▼
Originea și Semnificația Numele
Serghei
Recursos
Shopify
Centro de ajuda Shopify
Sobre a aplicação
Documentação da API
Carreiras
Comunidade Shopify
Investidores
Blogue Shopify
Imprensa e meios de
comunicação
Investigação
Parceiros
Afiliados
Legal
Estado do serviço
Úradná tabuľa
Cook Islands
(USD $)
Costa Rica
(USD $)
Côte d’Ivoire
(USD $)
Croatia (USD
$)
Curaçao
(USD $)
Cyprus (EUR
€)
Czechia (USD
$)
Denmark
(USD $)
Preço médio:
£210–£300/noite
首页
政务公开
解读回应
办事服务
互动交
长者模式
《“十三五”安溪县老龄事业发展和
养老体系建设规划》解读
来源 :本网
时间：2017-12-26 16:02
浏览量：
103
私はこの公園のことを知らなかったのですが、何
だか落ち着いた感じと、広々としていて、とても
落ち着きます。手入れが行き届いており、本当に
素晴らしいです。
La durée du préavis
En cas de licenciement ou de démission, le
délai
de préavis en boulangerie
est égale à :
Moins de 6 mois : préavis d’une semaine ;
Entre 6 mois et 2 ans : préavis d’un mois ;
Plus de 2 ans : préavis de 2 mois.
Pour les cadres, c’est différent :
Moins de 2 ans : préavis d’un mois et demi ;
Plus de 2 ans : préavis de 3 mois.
▲
• [Problem to work on] Output each record exactly, leaving nothing out.

• [Exercise result]
Originea și Semnificația Numele
Serghei
Recursos
Shopify
Centro de ajuda Shopify
Sobre a aplicação
Documentação da API
Carreiras
Comunidade Shopify
Investidores
Blogue Shopify
Imprensa e meios de
comunicação
Investigação
Parceiros
Afiliados
Legal
Estado do serviço
Úradná tabuľa
Cook Islands
(USD $)
Costa Rica
(USD $)
Côte d’Ivoire
(USD $)
Croatia (USD
$)
Curaçao
(USD $)
Cyprus (EUR
€)
Czechia (USD
$)
Denmark
(USD $)
Preço médio:
£210–£300/noite
首页
政务公开
解读回应
办事服务
互动交
长者模式
《“十三五”安溪县老龄事业发展和
养老体系建设规划》解读
来源 :本网
时间：2017-12-26 16:02
浏览量：
103
私はこの公園のことを知らなかったのですが、何
だか落ち着いた感じと、広々としていて、とても
落ち着きます。手入れが行き届いており、本当に
素晴らしいです。
La durée du préavis
En cas de licenciement ou de démission, le
délai
de préavis en boulangerie
est égale à :
Moins de 6 mois : préavis d’une semaine ;
Entre 6 mois et 2 ans : préavis d’un mois ;
Plus de 2 ans : préavis de 2 mois.
Pour les cadres, c’est différent :
Moins de 2 ans : préavis d’un mois et demi ;
Plus de 2 ans : préavis de 3 mois.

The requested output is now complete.